How to query hdfs data from elasticsearch using es-hadoop.?

I have data in hdfs and how can i retried the hdfs data and perform realtime queries on hdfs data.?

@magnusbaeck
Could you please help me out.?

@zachary_tong
Could you please help me out.?

This will be very import for our esteemed client.

We want to build solution using elastic search with hdfs as data repository.

Please avoid addressing specific individuals when posting. In order to make your data searchable in Elasticsearch, it needs to be indexed into Elasticsearch. When dealing with Hadoop data, this is commonly achieved through the Elasticsearch Hadoop connector.

Hi Christian,
I understand that we need to use elastic search hadoop connector.
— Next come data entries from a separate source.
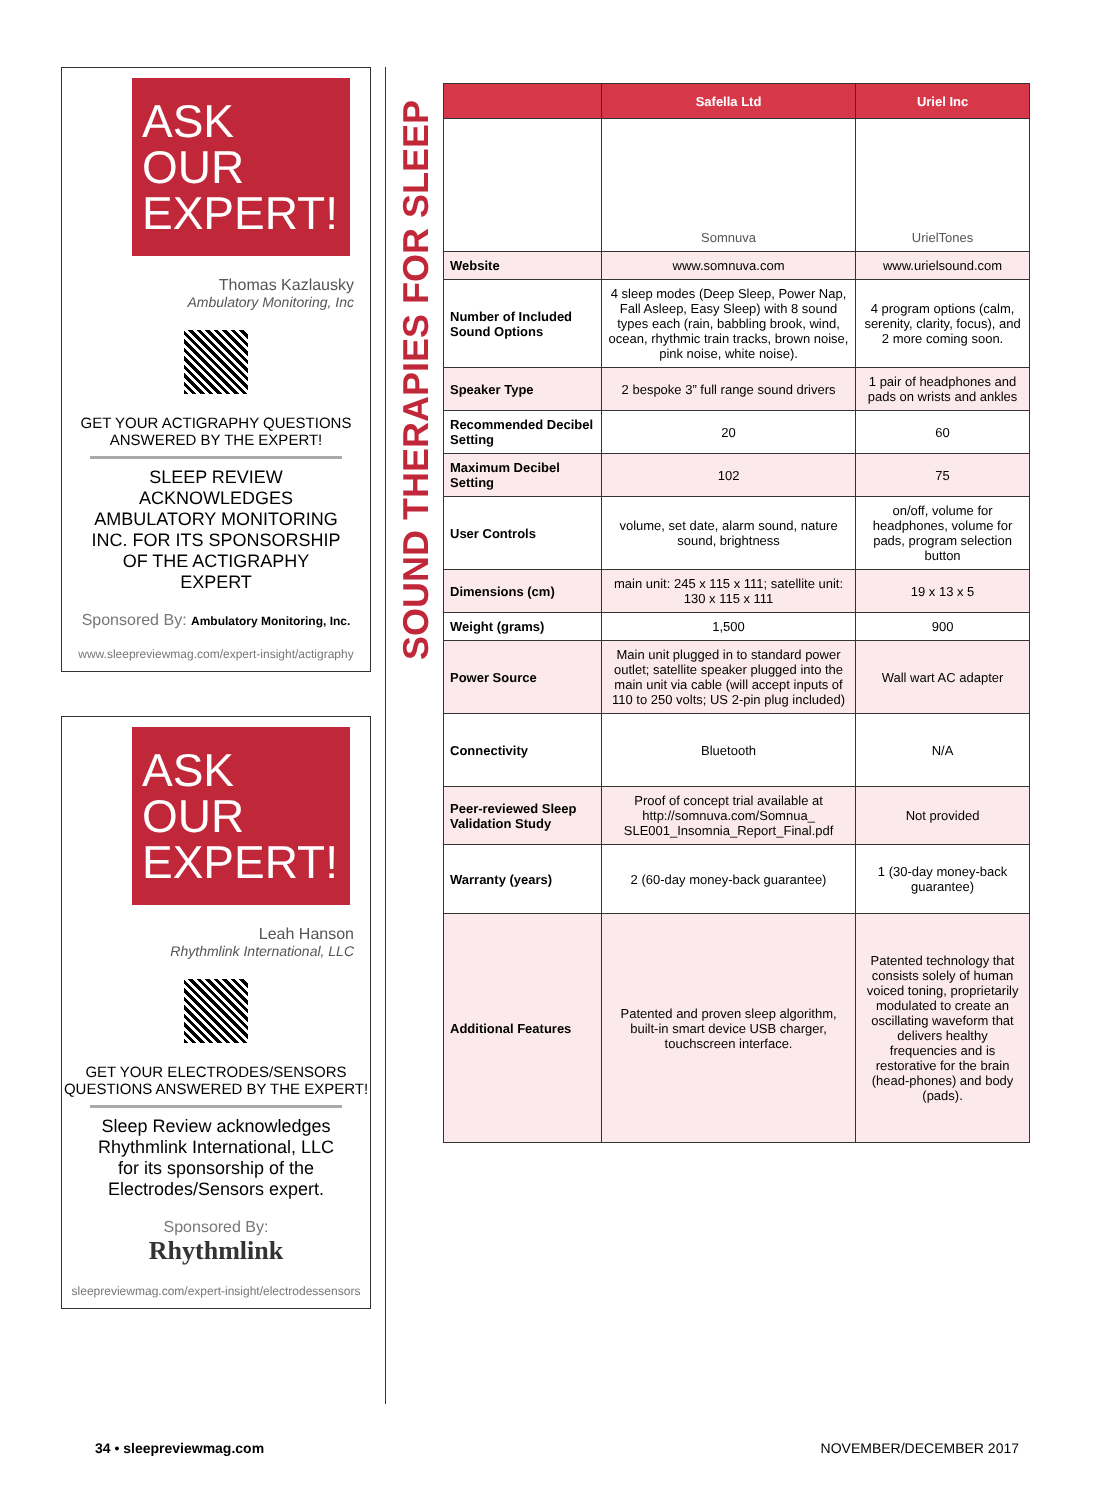ASK OUR
EXPERT!
Thomas Kazlausky
Ambulatory Monitoring, Inc
GET YOUR ACTIGRAPHY QUESTIONS
ANSWERED BY THE EXPERT!
SLEEP REVIEW ACKNOWLEDGES AMBULATORY MONITORING INC. FOR ITS SPONSORSHIP OF THE ACTIGRAPHY EXPERT
Sponsored By: Ambulatory Monitoring, Inc.
www.sleepreviewmag.com/expert-insight/actigraphy
ASK OUR
EXPERT!
Leah Hanson
Rhythmlink International, LLC
GET YOUR ELECTRODES/SENSORS
QUESTIONS ANSWERED BY THE EXPERT!
Sleep Review acknowledges Rhythmlink International, LLC for its sponsorship of the Electrodes/Sensors expert.
Sponsored By:
Rhythmlink
sleepreviewmag.com/expert-insight/electrodessensors
SOUND THERAPIES FOR SLEEP
| | Safella Ltd | Uriel Inc |
| --- | --- | --- |
| | Somnuva | UrielTones |
| Website | www.somnuva.com | www.urielsound.com |
| Number of Included Sound Options | 4 sleep modes (Deep Sleep, Power Nap, Fall Asleep, Easy Sleep) with 8 sound types each (rain, babbling brook, wind, ocean, rhythmic train tracks, brown noise, pink noise, white noise). | 4 program options (calm, serenity, clarity, focus), and 2 more coming soon. |
| Speaker Type | 2 bespoke 3” full range sound drivers | 1 pair of headphones and pads on wrists and ankles |
| Recommended Decibel Setting | 20 | 60 |
| Maximum Decibel Setting | 102 | 75 |
| User Controls | volume, set date, alarm sound, nature sound, brightness | on/off, volume for headphones, volume for pads, program selection button |
| Dimensions (cm) | main unit: 245 x 115 x 111; satellite unit: 130 x 115 x 111 | 19 x 13 x 5 |
| Weight (grams) | 1,500 | 900 |
| Power Source | Main unit plugged in to standard power outlet; satellite speaker plugged into the main unit via cable (will accept inputs of 110 to 250 volts; US 2-pin plug included) | Wall wart AC adapter |
| Connectivity | Bluetooth | N/A |
| Peer-reviewed Sleep Validation Study | Proof of concept trial available at http://somnuva.com/Somnua_ SLE001_Insomnia_Report_Final.pdf | Not provided |
| Warranty (years) | 2 (60-day money-back guarantee) | 1 (30-day money-back guarantee) |
| Additional Features | Patented and proven sleep algorithm, built-in smart device USB charger, touchscreen interface. | Patented technology that consists solely of human voiced toning, proprietarily modulated to create an oscillating waveform that delivers healthy frequencies and is restorative for the brain (head-phones) and body (pads). |
34 • sleepreviewmag.com NOVEMBER/DECEMBER 2017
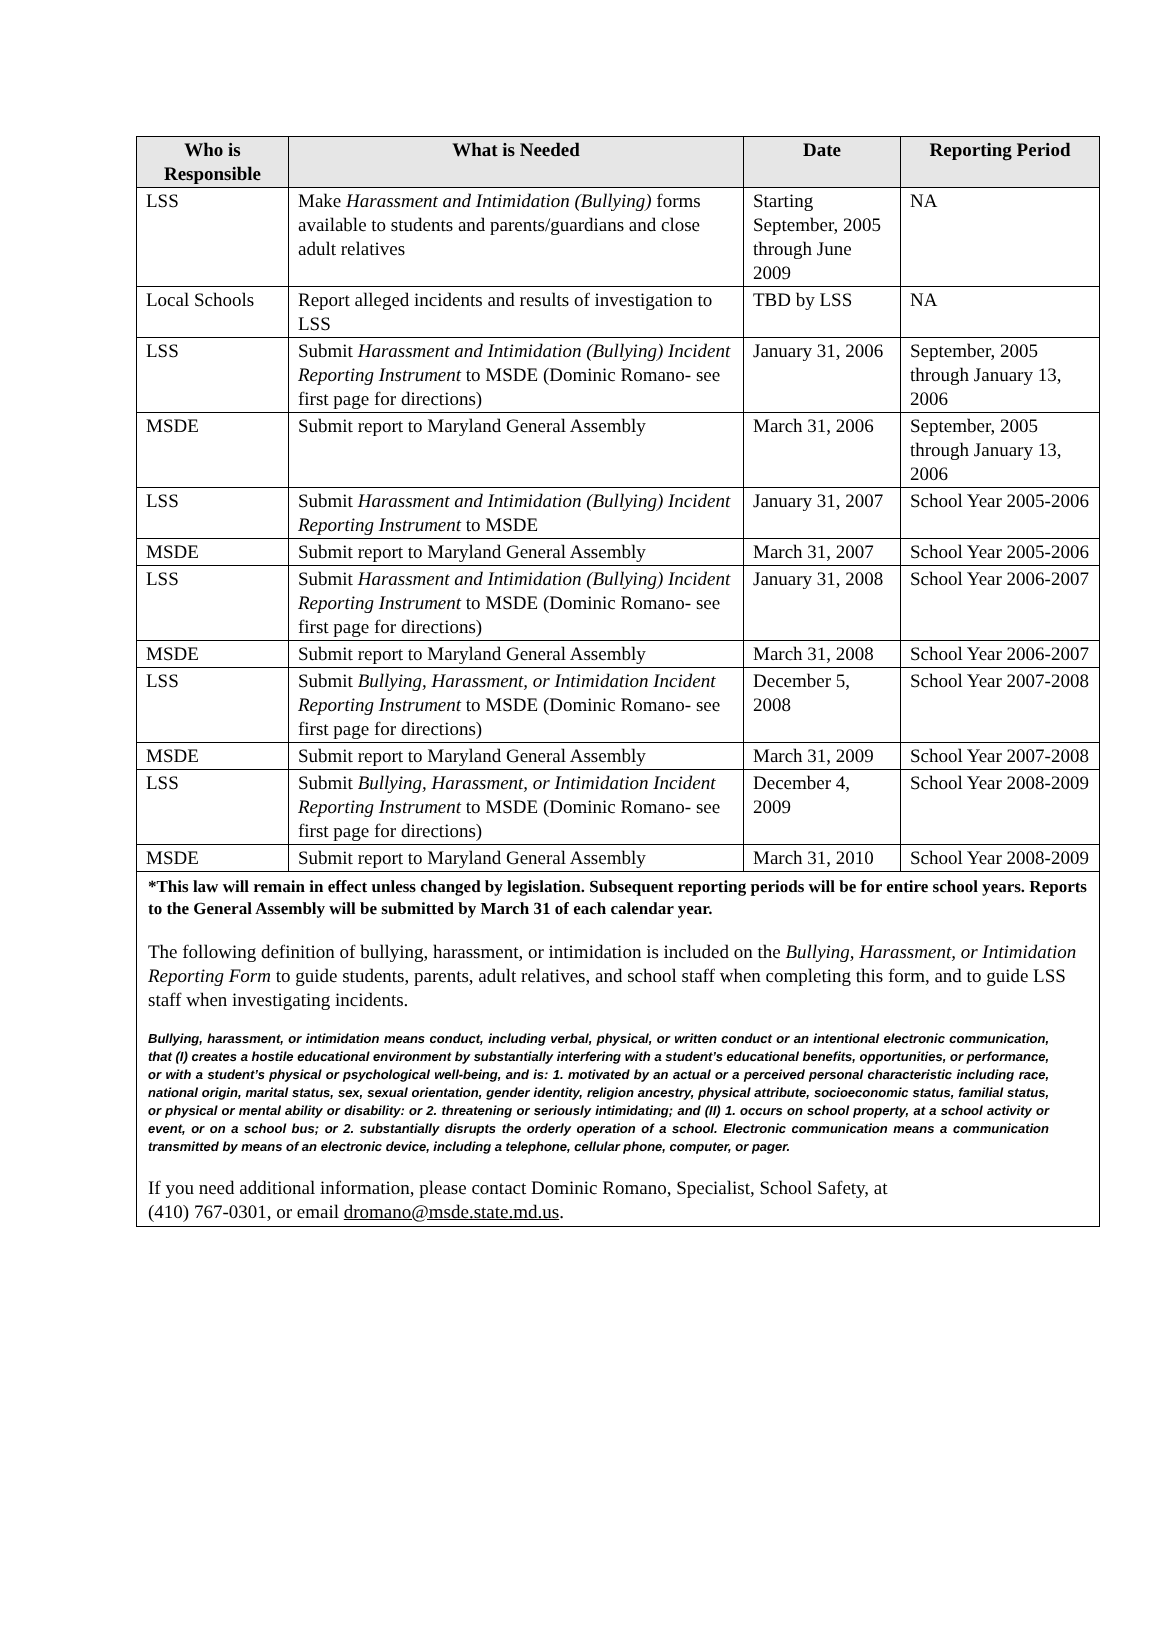| Who is Responsible | What is Needed | Date | Reporting Period |
| --- | --- | --- | --- |
| LSS | Make Harassment and Intimidation (Bullying) forms available to students and parents/guardians and close adult relatives | Starting September, 2005 through June 2009 | NA |
| Local Schools | Report alleged incidents and results of investigation to LSS | TBD by LSS | NA |
| LSS | Submit Harassment and Intimidation (Bullying) Incident Reporting Instrument to MSDE (Dominic Romano- see first page for directions) | January 31, 2006 | September, 2005 through January 13, 2006 |
| MSDE | Submit report to Maryland General Assembly | March 31, 2006 | September, 2005 through January 13, 2006 |
| LSS | Submit Harassment and Intimidation (Bullying) Incident Reporting Instrument to MSDE | January 31, 2007 | School Year 2005-2006 |
| MSDE | Submit report to Maryland General Assembly | March 31, 2007 | School Year 2005-2006 |
| LSS | Submit Harassment and Intimidation (Bullying) Incident Reporting Instrument to MSDE (Dominic Romano- see first page for directions) | January 31, 2008 | School Year 2006-2007 |
| MSDE | Submit report to Maryland General Assembly | March 31, 2008 | School Year 2006-2007 |
| LSS | Submit Bullying, Harassment, or Intimidation Incident Reporting Instrument to MSDE (Dominic Romano- see first page for directions) | December 5, 2008 | School Year 2007-2008 |
| MSDE | Submit report to Maryland General Assembly | March 31, 2009 | School Year 2007-2008 |
| LSS | Submit Bullying, Harassment, or Intimidation Incident Reporting Instrument to MSDE (Dominic Romano- see first page for directions) | December 4, 2009 | School Year 2008-2009 |
| MSDE | Submit report to Maryland General Assembly | March 31, 2010 | School Year 2008-2009 |
*This law will remain in effect unless changed by legislation. Subsequent reporting periods will be for entire school years. Reports to the General Assembly will be submitted by March 31 of each calendar year.
The following definition of bullying, harassment, or intimidation is included on the Bullying, Harassment, or Intimidation Reporting Form to guide students, parents, adult relatives, and school staff when completing this form, and to guide LSS staff when investigating incidents.
Bullying, harassment, or intimidation means conduct, including verbal, physical, or written conduct or an intentional electronic communication, that (I) creates a hostile educational environment by substantially interfering with a student’s educational benefits, opportunities, or performance, or with a student’s physical or psychological well-being, and is: 1. motivated by an actual or a perceived personal characteristic including race, national origin, marital status, sex, sexual orientation, gender identity, religion ancestry, physical attribute, socioeconomic status, familial status, or physical or mental ability or disability: or 2. threatening or seriously intimidating; and (II) 1. occurs on school property, at a school activity or event, or on a school bus; or 2. substantially disrupts the orderly operation of a school. Electronic communication means a communication transmitted by means of an electronic device, including a telephone, cellular phone, computer, or pager.
If you need additional information, please contact Dominic Romano, Specialist, School Safety, at
(410) 767-0301, or email dromano@msde.state.md.us.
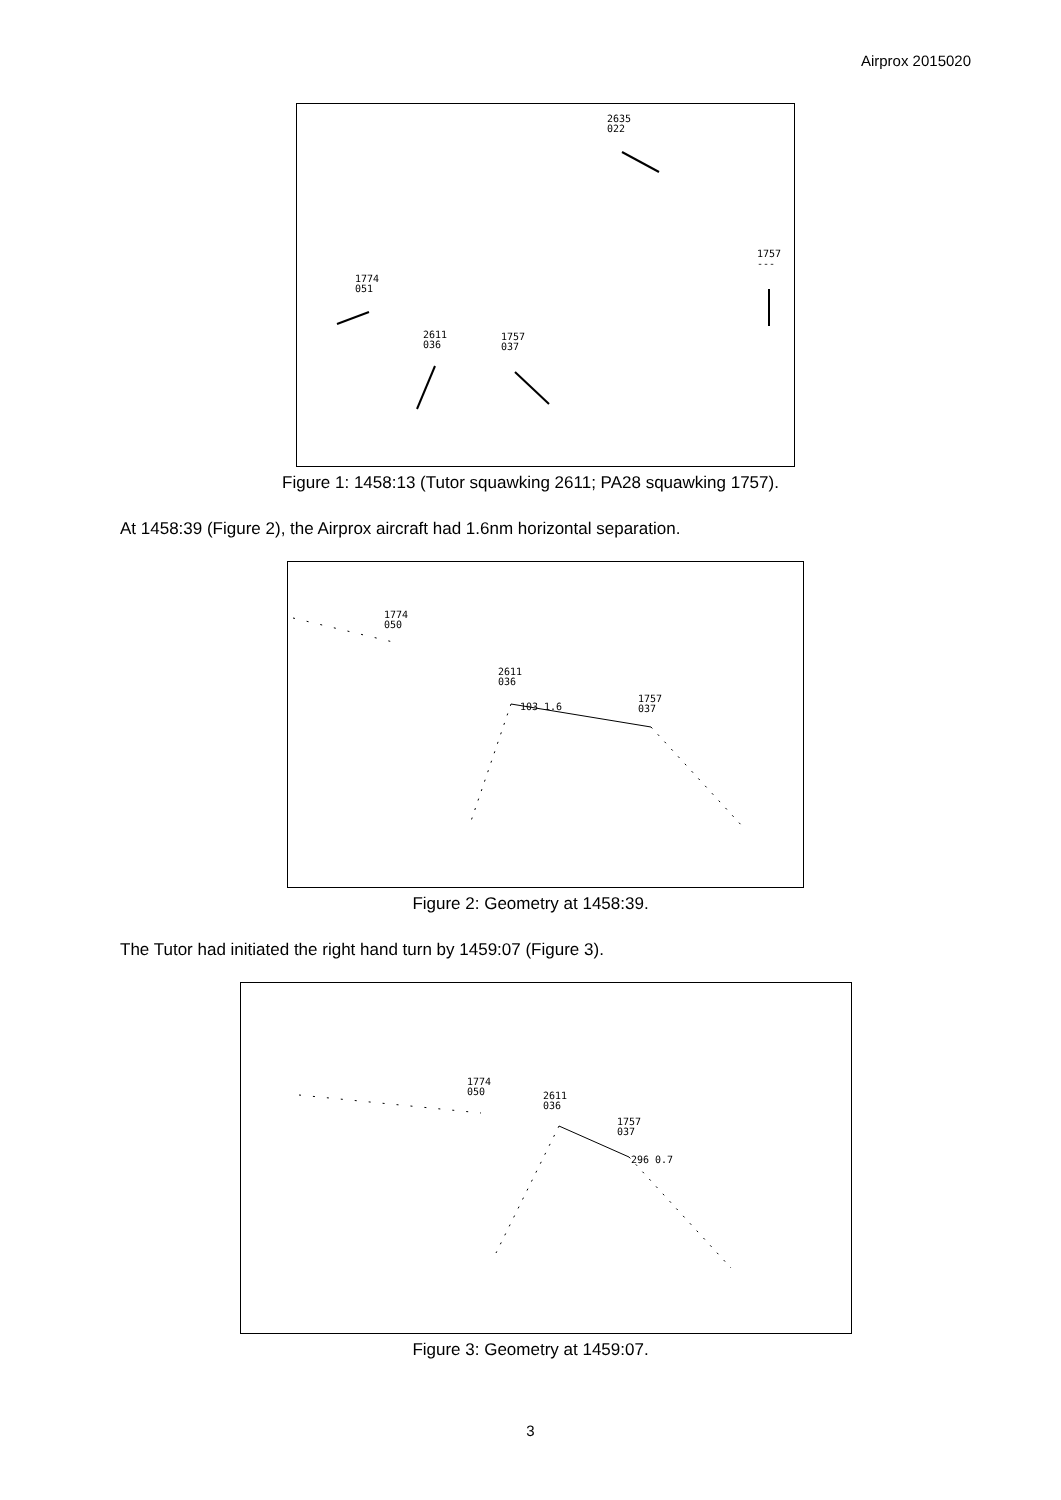Airprox 2015020
2635
022
1757
---
1774
051
2611
036
1757
037
Figure 1: 1458:13 (Tutor squawking 2611; PA28 squawking 1757).
At 1458:39 (Figure 2), the Airprox aircraft had 1.6nm horizontal separation.
1774
050
2611
036
1757
037
103 1.6
Figure 2: Geometry at 1458:39.
The Tutor had initiated the right hand turn by 1459:07 (Figure 3).
1774
050
2611
036
1757
037
296 0.7
Figure 3: Geometry at 1459:07.
3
There is a way posted in github about hdfs-repository.

Then I am not sure I understand your question. Could you please clarify or be more specific?

Thanks @Christian_Dahlqvist

Thanks for giving me chance to explain the problem.

We want to propose elasticsearch to our client for one of the requirement. We want to keep HDFS as a data repository. Every raw data gets moved to ES.

Once the data has been moved to HDFS. We want to query hdfs data from elastic search. Splunk has a way to do it using virtual indexes. There is part of elastic search-hadoop solution (repository-hdfs), which speaks the same terms. You can create hdfs repository

Here is the detail:

I tried it and added repository in elasticsearch.yml. However, i dont understand the way to query the data. How could i access the data from hdfs in elasticsearch through query or through kibana.?

The HDFS repository allows you to create snapshots (backups) located on HDFS and restore them from HDFS, so it does not do what you seem to be expecting. All data that is to be actively queried however need to reside in the Elasticsearch cluster.

@sdaruna I have the same requirement with you. Have you found any solution?